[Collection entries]

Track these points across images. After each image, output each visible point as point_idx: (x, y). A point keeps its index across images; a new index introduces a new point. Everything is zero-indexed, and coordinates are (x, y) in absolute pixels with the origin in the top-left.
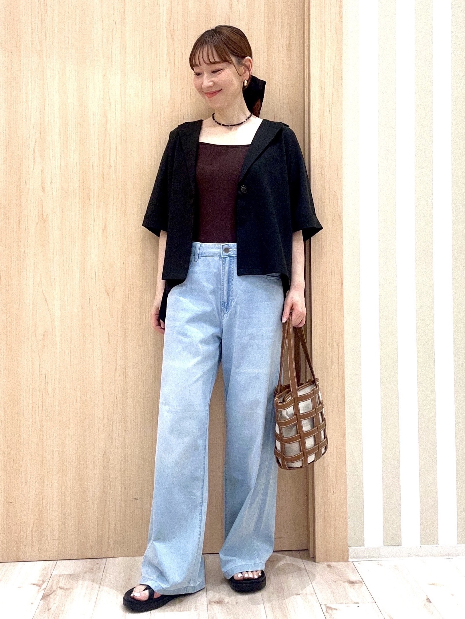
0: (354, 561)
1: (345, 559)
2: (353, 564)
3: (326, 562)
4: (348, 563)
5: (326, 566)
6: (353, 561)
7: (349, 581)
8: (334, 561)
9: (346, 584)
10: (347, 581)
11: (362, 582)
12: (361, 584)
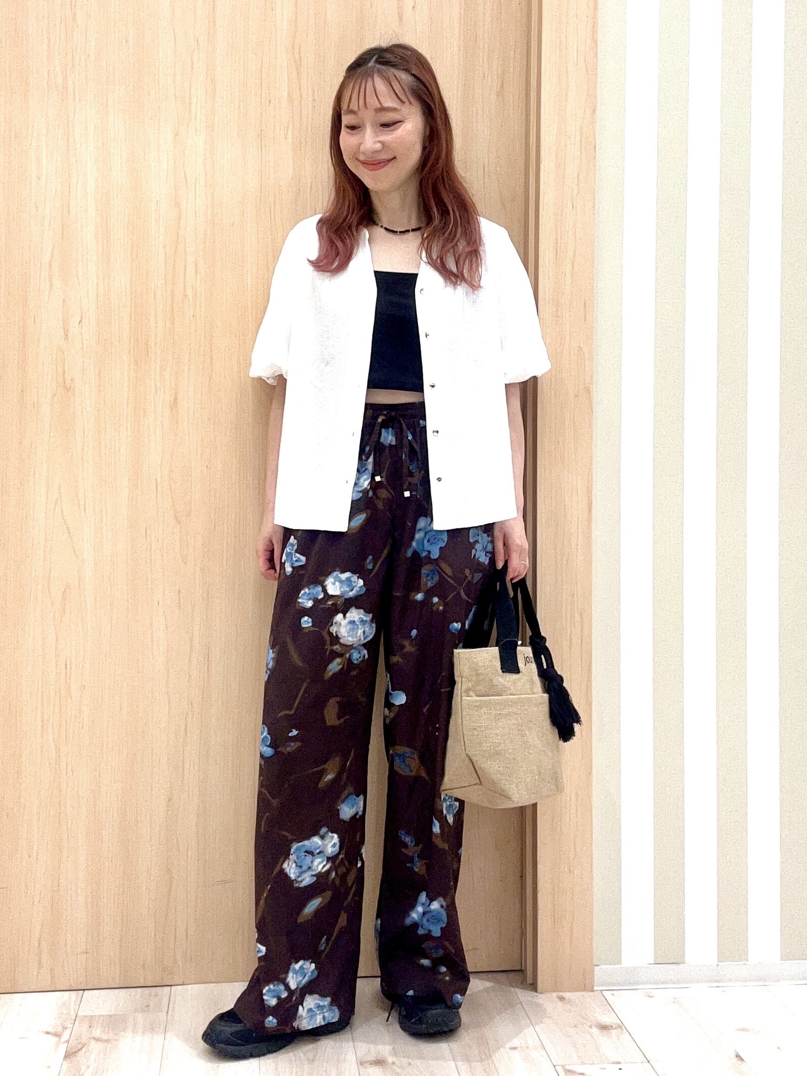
0: (605, 990)
1: (587, 986)
2: (603, 995)
3: (555, 991)
4: (593, 993)
5: (557, 1000)
6: (601, 991)
7: (598, 1023)
8: (569, 991)
9: (595, 1030)
10: (596, 1026)
11: (621, 1026)
12: (619, 1030)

**WORK INSTRUCTIONS**
Copy out every line of the records above word for word, omitting the pictures.

**TASK OUTPUT**
Track these points across images. After each image, output each visible point as point_idx: (x, y). A point keeps its index across images; a new index introduces a new point. Everything is zero-indexed, and coordinates are (x, y) in absolute pixels with the origin in the top-left.
0: (354, 561)
1: (345, 559)
2: (353, 564)
3: (326, 562)
4: (348, 563)
5: (326, 566)
6: (353, 561)
7: (349, 581)
8: (334, 561)
9: (346, 584)
10: (347, 581)
11: (362, 582)
12: (361, 584)
0: (605, 990)
1: (587, 986)
2: (603, 995)
3: (555, 991)
4: (593, 993)
5: (557, 1000)
6: (601, 991)
7: (598, 1023)
8: (569, 991)
9: (595, 1030)
10: (596, 1026)
11: (621, 1026)
12: (619, 1030)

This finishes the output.